After running the binary, you can now inspect the result of `profile.txt`. In a terminal, run:
```bash
cat profile.txt
```
For how many cycles did you run the forward pass of your network?

## Exercise: Inserting individual kernel performance counters on Diana

It's nice to know how much cycles it takes to run a forward pass of your network.
However, in a lot of cases you'll want to know how much time is spent in an invidual layer of your network. This can again be performed with `insert_profiler()`

To get more familiar with the profiler flow, we'll leave this part as an exercise for you.
In the next few cells, do the following:

1. Run the cell below to recompile a clean version of your network C code with TVM
2. Add performance counters with `insert_profiler()`, TIP: try changing the `measurement` parameter.
3. Look inside `build/codegen/host/src/default_lib1.c`:
   1. In which C function did `insert_profiler()` add performance counters? What does this C function do?
   2. How many performance counters were inserted? Look into the generated gdb script.

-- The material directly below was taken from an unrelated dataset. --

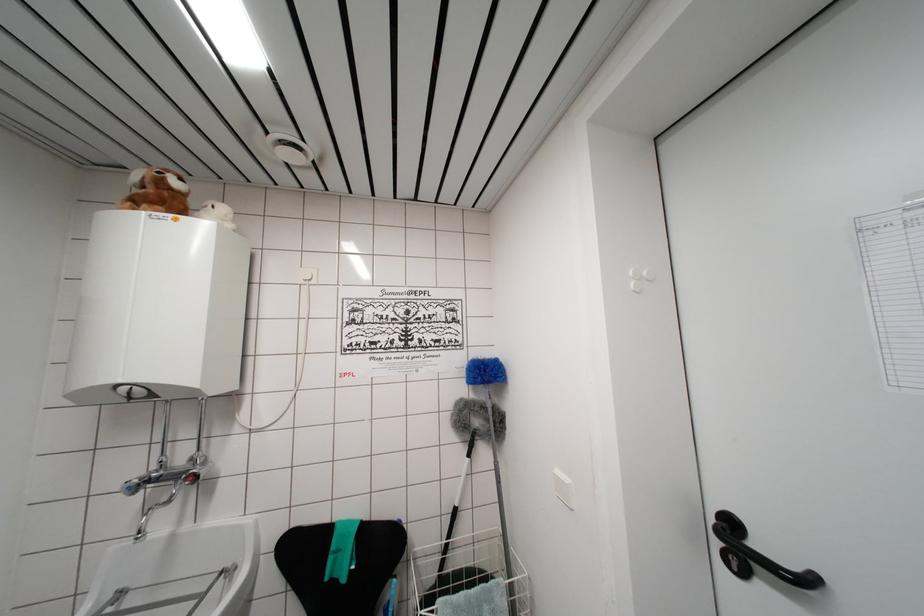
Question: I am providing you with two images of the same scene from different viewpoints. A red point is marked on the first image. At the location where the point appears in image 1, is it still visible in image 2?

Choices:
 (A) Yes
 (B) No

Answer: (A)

What will the output of running this in gdb be?
   3. Which layers were created by Dory, and which ones by TVM?
   3. Recompile the C code and run the binary on Diana, what performance do you get for each field?

In [None]:
tvmc_compile_and_unpack(model, target=target, fuse_layers=fuse_layers, build_path='build')
create_demo_file(mod, 'app/src/demo.c')

In [None]:
#insert your solutions here!

#### Solution

Unhide the cells below if you're ready with the exercise.

2. set the parameter for measurement to `individual`:

In [None]:
%%capture --no-display --no-stderr
# %%capture will hide some output of this cell 
measurement="individual"

# Other parameters remain unchanged
tvmc_compile_and_unpack(model, target=target, fuse_layers=fuse_layers, build_path='build')
create_demo_file(mod, 'app/src/demo.c')
insert_profiler(measurement=measurement,
                codegen_dir=codegen_dir,
                gdb_script_name=gdb_script_name,
                gdb_log_name=gdb_log_name,
                interactive=interactive,
                csv_file=csv_file)

3. solutions:
    1. The performance counters were inserted in `tvmgen_default___tvm_main__` which runs the forward pass of the network.
    2. In this case there are three calls to `start_perf_counter();` and `stop_perf_counter();` and three global counter variables were generated, `perf_cyc_tvm_0`, and `1` and `2`. `gdb_profiler.sh` will print all of these.
    
    3. `tvmgen_default_soma_dory_main_0` was created by dory, but the others starting with `tvmgen_default_fused...` were created by TVM.